* YOUR INSTRUCTIONS *
Among the records below, find the line that has "#638b91; stroke-width: 9"; from there, give the lines again exactly, and stop after the line that has "#fdfcf7; stroke-width: 12".

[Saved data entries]

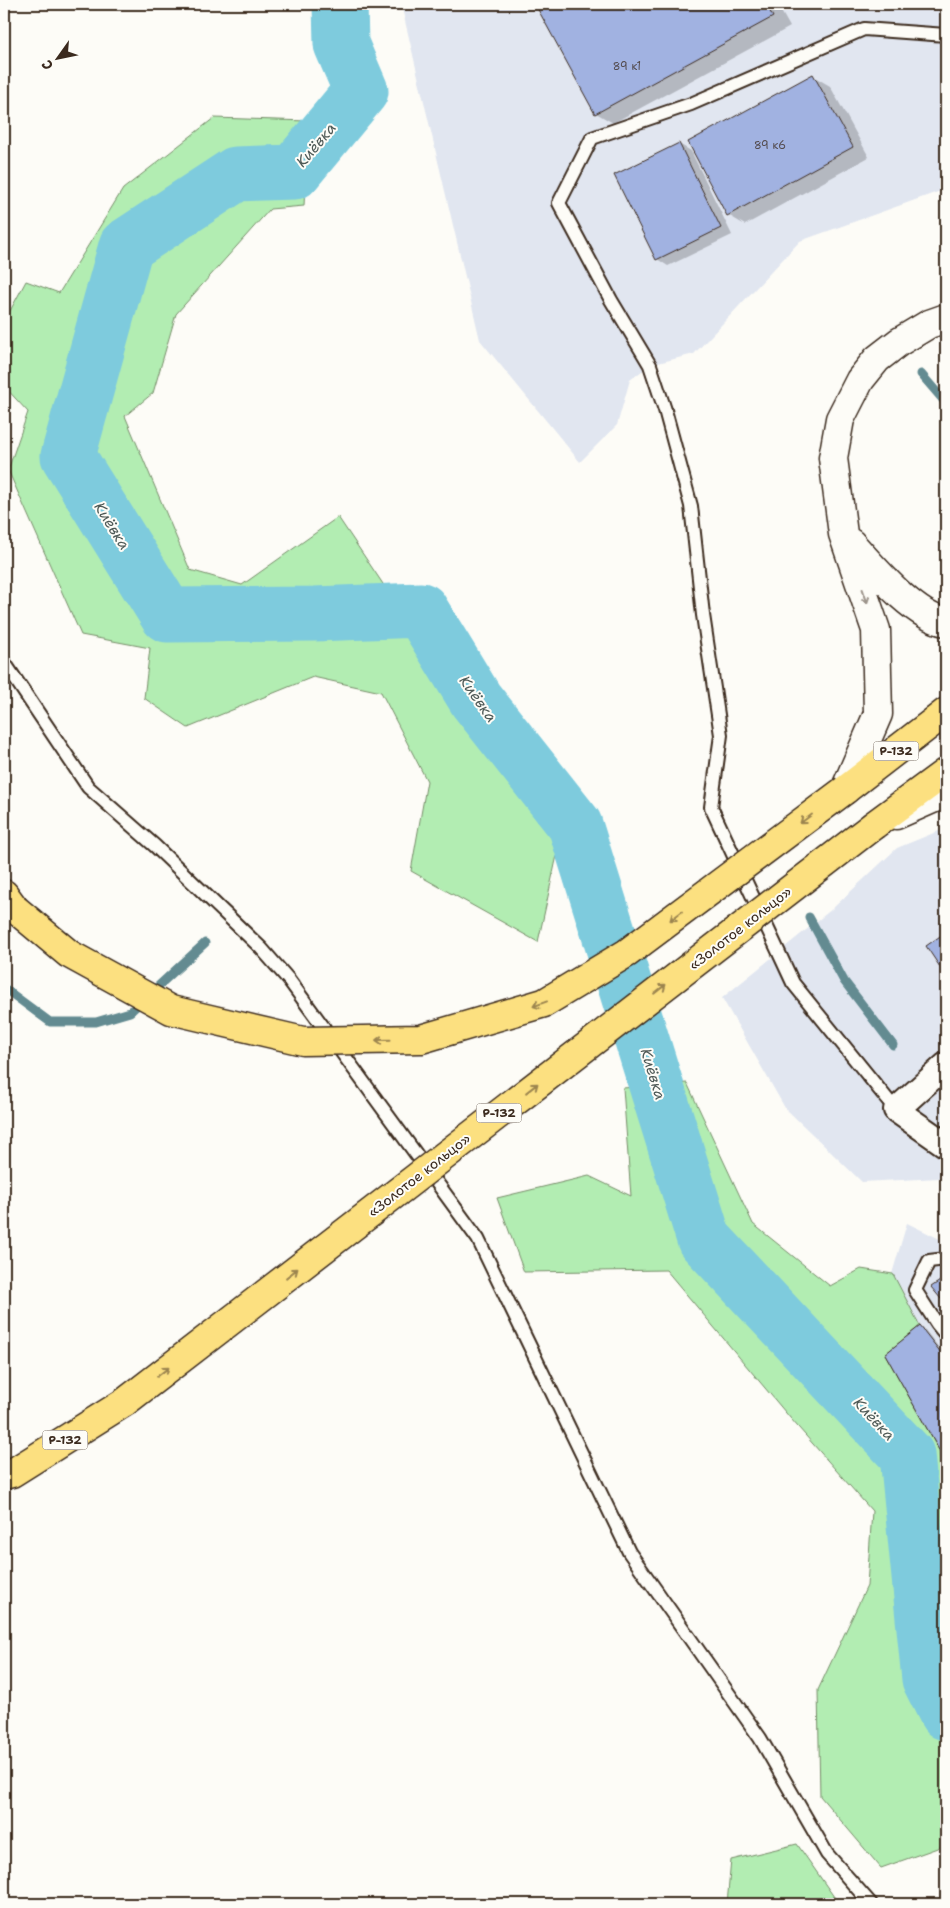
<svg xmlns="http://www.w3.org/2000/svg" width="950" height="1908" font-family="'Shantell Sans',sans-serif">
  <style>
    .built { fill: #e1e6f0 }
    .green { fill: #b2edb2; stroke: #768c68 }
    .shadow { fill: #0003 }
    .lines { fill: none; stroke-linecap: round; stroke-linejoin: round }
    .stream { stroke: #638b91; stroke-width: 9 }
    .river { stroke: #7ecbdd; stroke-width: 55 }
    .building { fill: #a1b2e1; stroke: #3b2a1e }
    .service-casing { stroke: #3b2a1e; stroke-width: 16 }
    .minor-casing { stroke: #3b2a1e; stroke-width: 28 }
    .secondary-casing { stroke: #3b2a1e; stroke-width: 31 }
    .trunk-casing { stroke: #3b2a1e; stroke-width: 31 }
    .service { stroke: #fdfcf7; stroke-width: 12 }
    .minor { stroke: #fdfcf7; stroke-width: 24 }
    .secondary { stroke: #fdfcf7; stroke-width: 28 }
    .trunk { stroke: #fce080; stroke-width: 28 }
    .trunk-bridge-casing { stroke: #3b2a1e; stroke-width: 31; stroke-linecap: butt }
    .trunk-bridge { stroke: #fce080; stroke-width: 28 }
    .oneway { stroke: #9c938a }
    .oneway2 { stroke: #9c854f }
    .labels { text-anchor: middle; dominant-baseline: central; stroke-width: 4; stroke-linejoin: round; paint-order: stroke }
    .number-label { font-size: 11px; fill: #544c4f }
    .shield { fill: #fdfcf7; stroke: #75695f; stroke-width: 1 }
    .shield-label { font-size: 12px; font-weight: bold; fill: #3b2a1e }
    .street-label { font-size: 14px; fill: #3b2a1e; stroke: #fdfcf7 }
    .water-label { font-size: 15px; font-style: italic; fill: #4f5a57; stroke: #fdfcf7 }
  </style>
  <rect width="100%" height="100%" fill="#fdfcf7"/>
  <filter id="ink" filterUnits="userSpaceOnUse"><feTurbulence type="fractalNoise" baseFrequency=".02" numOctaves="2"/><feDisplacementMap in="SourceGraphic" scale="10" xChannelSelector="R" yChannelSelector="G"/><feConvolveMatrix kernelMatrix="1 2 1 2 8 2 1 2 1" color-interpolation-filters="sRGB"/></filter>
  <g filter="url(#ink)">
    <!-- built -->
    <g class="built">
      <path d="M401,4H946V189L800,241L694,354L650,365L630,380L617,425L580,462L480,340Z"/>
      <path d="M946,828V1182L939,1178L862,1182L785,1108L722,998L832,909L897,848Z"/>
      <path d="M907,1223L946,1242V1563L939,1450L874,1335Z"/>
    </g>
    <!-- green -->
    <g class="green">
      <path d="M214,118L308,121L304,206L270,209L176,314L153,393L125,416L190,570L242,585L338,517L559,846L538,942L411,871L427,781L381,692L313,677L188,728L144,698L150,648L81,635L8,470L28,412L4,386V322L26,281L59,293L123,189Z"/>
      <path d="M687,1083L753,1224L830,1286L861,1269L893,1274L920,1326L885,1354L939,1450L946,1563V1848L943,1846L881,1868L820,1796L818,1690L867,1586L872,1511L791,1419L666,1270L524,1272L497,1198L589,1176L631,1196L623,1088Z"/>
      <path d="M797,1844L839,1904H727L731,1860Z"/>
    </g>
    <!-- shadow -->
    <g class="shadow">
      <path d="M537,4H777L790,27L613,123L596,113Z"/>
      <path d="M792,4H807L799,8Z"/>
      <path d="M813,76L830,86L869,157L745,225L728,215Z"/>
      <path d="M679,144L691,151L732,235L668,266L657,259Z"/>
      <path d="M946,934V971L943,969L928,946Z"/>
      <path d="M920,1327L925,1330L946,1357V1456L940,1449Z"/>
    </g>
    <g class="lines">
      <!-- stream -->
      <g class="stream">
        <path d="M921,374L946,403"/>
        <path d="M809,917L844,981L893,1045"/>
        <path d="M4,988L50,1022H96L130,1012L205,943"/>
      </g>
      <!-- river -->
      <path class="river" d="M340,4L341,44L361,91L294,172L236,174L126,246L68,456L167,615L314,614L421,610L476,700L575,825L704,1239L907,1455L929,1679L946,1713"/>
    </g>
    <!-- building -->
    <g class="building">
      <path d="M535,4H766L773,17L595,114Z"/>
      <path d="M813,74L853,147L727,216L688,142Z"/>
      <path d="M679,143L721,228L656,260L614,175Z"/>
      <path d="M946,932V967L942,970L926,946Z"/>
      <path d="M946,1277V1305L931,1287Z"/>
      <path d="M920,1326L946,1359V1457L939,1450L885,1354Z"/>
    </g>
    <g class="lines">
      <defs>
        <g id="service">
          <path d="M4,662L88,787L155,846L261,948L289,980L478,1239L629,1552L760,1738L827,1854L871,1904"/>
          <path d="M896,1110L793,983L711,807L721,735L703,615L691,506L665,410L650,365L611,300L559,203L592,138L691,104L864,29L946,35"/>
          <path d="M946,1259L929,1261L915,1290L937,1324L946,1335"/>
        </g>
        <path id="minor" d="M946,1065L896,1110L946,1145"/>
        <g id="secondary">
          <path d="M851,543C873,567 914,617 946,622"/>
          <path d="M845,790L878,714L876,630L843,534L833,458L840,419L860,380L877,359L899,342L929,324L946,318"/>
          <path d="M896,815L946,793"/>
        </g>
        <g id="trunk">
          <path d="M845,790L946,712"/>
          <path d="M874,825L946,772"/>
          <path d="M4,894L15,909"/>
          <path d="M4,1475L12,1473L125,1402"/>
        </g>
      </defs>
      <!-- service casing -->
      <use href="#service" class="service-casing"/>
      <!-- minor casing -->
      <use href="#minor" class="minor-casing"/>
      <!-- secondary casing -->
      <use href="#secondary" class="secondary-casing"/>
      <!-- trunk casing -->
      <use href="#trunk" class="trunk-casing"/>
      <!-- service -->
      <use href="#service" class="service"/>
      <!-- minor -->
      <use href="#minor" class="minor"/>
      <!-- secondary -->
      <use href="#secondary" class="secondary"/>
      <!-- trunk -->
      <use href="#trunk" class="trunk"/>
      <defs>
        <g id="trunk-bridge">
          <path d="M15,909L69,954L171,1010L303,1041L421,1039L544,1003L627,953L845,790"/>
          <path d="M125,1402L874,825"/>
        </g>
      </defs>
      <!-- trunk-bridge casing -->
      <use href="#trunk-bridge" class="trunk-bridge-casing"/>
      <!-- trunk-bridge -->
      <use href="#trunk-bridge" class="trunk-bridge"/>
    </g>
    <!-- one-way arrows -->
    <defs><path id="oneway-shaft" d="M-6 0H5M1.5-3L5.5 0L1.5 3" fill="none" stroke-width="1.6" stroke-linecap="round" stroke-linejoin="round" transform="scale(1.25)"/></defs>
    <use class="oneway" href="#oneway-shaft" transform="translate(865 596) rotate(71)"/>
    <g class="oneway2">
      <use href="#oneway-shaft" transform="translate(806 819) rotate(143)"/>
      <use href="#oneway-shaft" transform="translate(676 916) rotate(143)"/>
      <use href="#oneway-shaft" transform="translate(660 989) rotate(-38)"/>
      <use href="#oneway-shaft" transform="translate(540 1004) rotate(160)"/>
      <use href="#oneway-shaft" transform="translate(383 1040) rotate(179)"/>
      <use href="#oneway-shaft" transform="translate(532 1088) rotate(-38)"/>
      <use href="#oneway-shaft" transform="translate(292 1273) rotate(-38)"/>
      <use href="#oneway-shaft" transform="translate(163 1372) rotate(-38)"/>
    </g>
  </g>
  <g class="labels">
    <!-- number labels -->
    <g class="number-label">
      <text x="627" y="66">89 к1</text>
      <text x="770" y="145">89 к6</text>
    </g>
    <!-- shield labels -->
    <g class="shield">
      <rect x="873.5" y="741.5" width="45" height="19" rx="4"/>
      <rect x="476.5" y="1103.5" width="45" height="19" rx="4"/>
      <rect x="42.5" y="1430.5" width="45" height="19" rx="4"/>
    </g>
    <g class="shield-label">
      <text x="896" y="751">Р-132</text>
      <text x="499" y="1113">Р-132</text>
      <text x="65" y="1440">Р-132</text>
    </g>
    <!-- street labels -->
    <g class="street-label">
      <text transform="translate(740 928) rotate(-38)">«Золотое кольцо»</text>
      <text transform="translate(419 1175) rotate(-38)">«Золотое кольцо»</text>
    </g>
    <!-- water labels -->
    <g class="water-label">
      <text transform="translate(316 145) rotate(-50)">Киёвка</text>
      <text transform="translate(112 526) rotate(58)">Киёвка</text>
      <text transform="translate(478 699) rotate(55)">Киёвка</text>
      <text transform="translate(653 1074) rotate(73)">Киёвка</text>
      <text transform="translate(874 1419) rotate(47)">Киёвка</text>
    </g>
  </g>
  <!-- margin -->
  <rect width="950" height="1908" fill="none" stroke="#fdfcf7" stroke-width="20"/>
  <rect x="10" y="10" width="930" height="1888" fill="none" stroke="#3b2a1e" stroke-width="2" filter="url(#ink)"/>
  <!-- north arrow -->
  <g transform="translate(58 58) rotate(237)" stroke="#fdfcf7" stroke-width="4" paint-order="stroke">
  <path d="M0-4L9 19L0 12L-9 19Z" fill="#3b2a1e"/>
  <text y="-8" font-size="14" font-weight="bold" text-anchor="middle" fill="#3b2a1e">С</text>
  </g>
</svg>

* REPLY TO THE EXERCISE *
    .stream { stroke: #638b91; stroke-width: 9 }
    .river { stroke: #7ecbdd; stroke-width: 55 }
    .building { fill: #a1b2e1; stroke: #3b2a1e }
    .service-casing { stroke: #3b2a1e; stroke-width: 16 }
    .minor-casing { stroke: #3b2a1e; stroke-width: 28 }
    .secondary-casing { stroke: #3b2a1e; stroke-width: 31 }
    .trunk-casing { stroke: #3b2a1e; stroke-width: 31 }
    .service { stroke: #fdfcf7; stroke-width: 12 }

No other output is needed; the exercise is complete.